The engine power also does not seem to be the problem, as it would result in its non-functioning (total or partial).

Finally, if the algorithm were broken, we would have a few dozen people imprisoned on their floors, as the elevator would go round and round and never get there.

We need to reframe the problem to discover what is really annoying people. And it’s related with velocity.

The issue isn’t that the elevators are too slow. It’s that people feel that the elevators are too slow. And people get bored. Something as simple as adding a mirror won’t make the elevators faster, but you’ll start seeing less complaints of slow elevators.

This reframing is quite interesting because it’s not a solution to the stated problem. It focuses on what really annoys people: waiting. In every situation, not just inside elevators or waiting for them.

Note that the initial framing of the problem is not necessarily wrong. Installing a new lift would probably work” – HBR.

But would it be cheaper, more practical and faster? This is the turning point.

This example first appeared in the book “Systems, Organizations, and Interdisciplinary Research,” General Systems, vol. V (1960), by Russell L. Ackoff. It later became part of the articles in the 2017 Harvard Business Review records.

How to apply it?

The process takes place in 3 different cycles: capture, transformation and preparation, which repeat themselves until the objective – stimulating those involved to see the problems under different optics – is reached, creating a new understanding of the context that leads to the identification of innovative paths.

Usually the project team acts as enablers in a process that can last from several weeks to a single workshop. The important thing is that meetings are carried out with the actors, who will be probed with little tasks that encourage new thought patterns.

The Reframing Cycles

Capture

This is the collection of data on the raison d’etre of the product/service/company in relation to the beliefs and suppositions of the interlocutor that will be used during the transformation stage.
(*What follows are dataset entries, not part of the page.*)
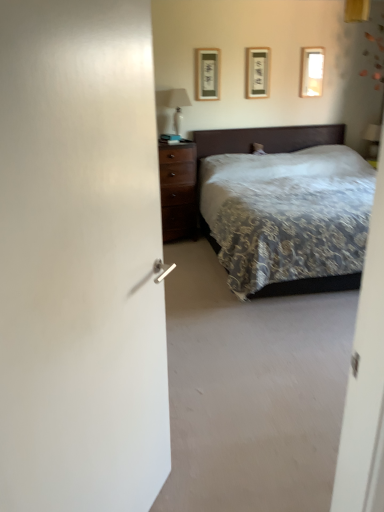
Question: Is the position of matte white plastic table lamp at upper right, which is the 2th table lamp in front-to-back order, more distant than that of matte wooden picture frame at upper center, which appears as the second picture frame when viewed from the left?

Choices:
 (A) yes
 (B) no

Answer: (A)

Question: Is matte white plastic table lamp at upper right, acting as the 1th table lamp starting from the right, bigger than matte wooden picture frame at upper center, which appears as the second picture frame when viewed from the left?

Choices:
 (A) no
 (B) yes

Answer: (B)

Question: Considering the relative sizes of matte white plastic table lamp at upper right, which is the 2th table lamp in front-to-back order, and matte wooden picture frame at upper center, which appears as the second picture frame when viewed from the left, in the image provided, is matte white plastic table lamp at upper right, which is the 2th table lamp in front-to-back order, taller than matte wooden picture frame at upper center, which appears as the second picture frame when viewed from the left,?

Choices:
 (A) no
 (B) yes

Answer: (A)

Question: Is matte white plastic table lamp at upper right, acting as the 1th table lamp starting from the right, oriented away from matte wooden picture frame at upper center, which appears as the second picture frame when viewed from the left?

Choices:
 (A) no
 (B) yes

Answer: (A)

Question: Is the depth of matte white plastic table lamp at upper right, which is the 2th table lamp in front-to-back order, less than that of matte wooden picture frame at upper center, the second picture frame viewed from the right?

Choices:
 (A) no
 (B) yes

Answer: (A)

Question: Can you confirm if matte white plastic table lamp at upper right, acting as the 1th table lamp starting from the right, is positioned to the left of matte wooden picture frame at upper center, the second picture frame viewed from the right?

Choices:
 (A) yes
 (B) no

Answer: (B)

Question: From the image's perspective, is matte black picture frame at upper center, which appears as the 3th picture frame when viewed from the right, on top of matte wooden picture frame at upper center, the second picture frame viewed from the right?

Choices:
 (A) no
 (B) yes

Answer: (A)

Question: Is matte black picture frame at upper center, which appears as the 3th picture frame when viewed from the right, wider than matte wooden picture frame at upper center, the second picture frame viewed from the right?

Choices:
 (A) no
 (B) yes

Answer: (B)

Question: Does matte black picture frame at upper center, arranged as the first picture frame when viewed from the left, have a lesser height compared to matte wooden picture frame at upper center, which appears as the second picture frame when viewed from the left?

Choices:
 (A) yes
 (B) no

Answer: (B)

Question: Is matte black picture frame at upper center, arranged as the first picture frame when viewed from the left, not within matte wooden picture frame at upper center, which appears as the second picture frame when viewed from the left?

Choices:
 (A) no
 (B) yes

Answer: (B)

Question: Is matte black picture frame at upper center, arranged as the first picture frame when viewed from the left, bigger than matte wooden picture frame at upper center, which appears as the second picture frame when viewed from the left?

Choices:
 (A) yes
 (B) no

Answer: (A)

Question: Does matte black picture frame at upper center, which appears as the 3th picture frame when viewed from the right, turn towards matte wooden picture frame at upper center, the second picture frame viewed from the right?

Choices:
 (A) no
 (B) yes

Answer: (A)

Question: From a real-world perspective, is matte white plastic table lamp at upper right, acting as the 1th table lamp starting from the right, located beneath white glossy table lamp at upper center, marked as the 1th table lamp in a left-to-right arrangement?

Choices:
 (A) no
 (B) yes

Answer: (B)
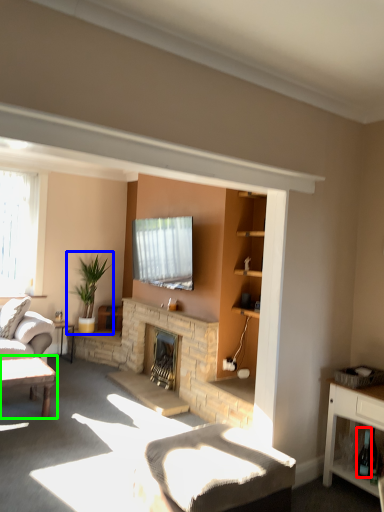
Question: Estimate the real-world distances between objects in this image. Which object is farther from wine bottle (highlighted by a red box), houseplant (highlighted by a blue box) or table (highlighted by a green box)?

Choices:
 (A) houseplant
 (B) table

Answer: (A)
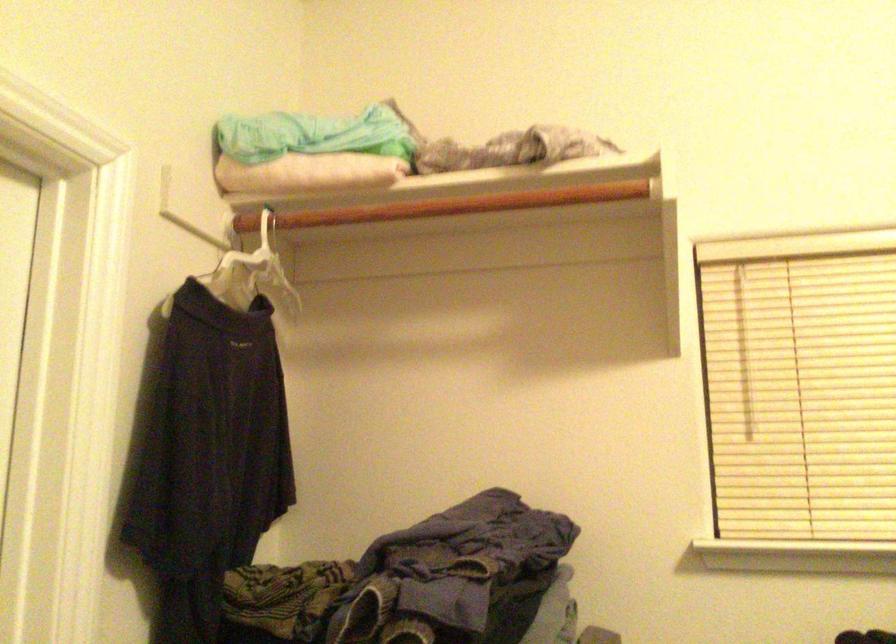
This cycle usually takes place during meetings or get-togethers with the actors involved in the process who, usually, are questioned (interviewed) about innovation, but can also be instigated into performing exercises involving analogy, acting or other dynamic activities that aim to reveal another perspective on the issue.

Transformation

With this data in hand, the transformation is performed by the project team, that is responsible for mapping the data collected during the previous stage and adding new perspectives. During this stage, several techniques, such as mental maps, journey, negation etc., can be applied according to the objective, client type and moment of the process.

Preparation

The preparation is the moment when impact sensitivity materials are created, based on the results from the transformation stage, that stimulate the interlocutor to reflect. Often, issues are raised that are not made clear and tools are developed/chosen for the next cycle (return to capture).

4 points for the success of the reframing process:

• Provide a relaxed environment, where the client is invited to unwind and rethink their work.

• Create speeches that are confrontational and emotional, filled with examples of real stories, to facilitate the understanding of what is being proposed.

• Offer, at the end of each session, material that allows the client to pass along (inside and outside the company) what he has experienced and learned in the Generating Sessions.

• Select a facilitator that can provoke the client, provide a new understanding of the initial issues and transform an unsure future into something plausible.

Reframing is still essential

MJV applies this technique in most of their projects. This happens because the external viewpoint, which is more impartial and free of pre-conceptions on the problems, allied to an in-depth investigation of the challenges and diverse opinions, creates a different perspective of the possible paths towards the solution.

Oftentimes, the stakeholders believe that the greatest challenge is external, when in fact it comes from within, from the company’s culture. Other times, it’s the other way around. This being the case, through fast prototyping and testing of new solutions of Design Thinking, it’s possible to find new nuances for innovation in a very agile way.